Having destroyed the only road between the nomad camp and the village the oil company has deprived Ayvaseda’s family members of the chance to receive medical treatment, to go to school, the post-office, the village store, in other words, leaving them bereft of all the minimum conditions required for life and breaking off the only link between the reindeer herders and the “Big World”.

The hypocrisy the executives of the “LUKOIL-Zapadnaya Sibir” company resort to while explaining their actions provokes indignation: “On 8 January 2003 the “LUKOIL-Zapadnaya Sibir” limited company signed economic agreements with heads of kinship land entities Nos. 47 and 39 I.P. Ayvaseda and I.N. Kechimov along with the attached operating Regulations of presence on the territory of a kinship land… By the installation of artificial obstacles on the way of the abovementioned leaders of kinship entities to the oil fields our Company has restricted non-sanctioned entry of non-authorised persons to the territory of licensed areas of the “Kogalymneftegaz” trust of production establishments.
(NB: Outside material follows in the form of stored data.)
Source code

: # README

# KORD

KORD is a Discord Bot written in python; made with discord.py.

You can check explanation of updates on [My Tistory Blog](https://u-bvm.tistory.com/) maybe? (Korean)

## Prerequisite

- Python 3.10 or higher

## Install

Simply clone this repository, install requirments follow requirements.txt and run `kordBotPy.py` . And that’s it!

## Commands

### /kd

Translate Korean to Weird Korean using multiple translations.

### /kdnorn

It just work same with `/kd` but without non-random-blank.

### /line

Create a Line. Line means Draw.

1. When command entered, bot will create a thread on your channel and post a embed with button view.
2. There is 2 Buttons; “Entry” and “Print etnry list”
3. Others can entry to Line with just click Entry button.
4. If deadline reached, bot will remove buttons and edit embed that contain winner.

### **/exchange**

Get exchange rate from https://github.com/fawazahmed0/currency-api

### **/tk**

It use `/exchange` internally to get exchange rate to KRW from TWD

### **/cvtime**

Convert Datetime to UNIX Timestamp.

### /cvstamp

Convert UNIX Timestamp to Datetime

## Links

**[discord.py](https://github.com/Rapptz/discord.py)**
By doing so, we have been guided not only by the principle of defense of our enterprise’s interests but also by the principle of complete fulfillment of obligations undertaken with regard to the heads of kinship entities under the Economic Agreements” (letter No. 15-48/243 dated 10 April 2003 from the General Director of the “LUKOIL-Zapadnaya Sibir” company to the Deputy Chairman of the KMAO Government in charge of indigenous peoples’ problems, A.I. Raishev).

As a result of such a casual interpretation of “the fulfillment of obligation” on the part of the executive officers of the “LUKOIL-Zapadnaya Sibir” company Ayvaseda’s family is unable to leave their kinship land to draw their pensions, to visit a doctor or to do necessary shopping.

The “LUKOIL-Zapadnaya Sibir” company, therefore, hampers realisation of the basic constitutional rights of Yu.K. Ayvaseda’s family members and, above all, the right to life (Article 20 of the RF Constitution), to medical care (Article 41 of the RF Constitution), and to education (Article 43 of the RF Constitution).

Having given the legal assessment of the prevailing situation, it should be emphasised that practically all the pre-court methods of defense have been exhausted, and Yu.K. Ayvaseda will have to defend his constitutional rights in court.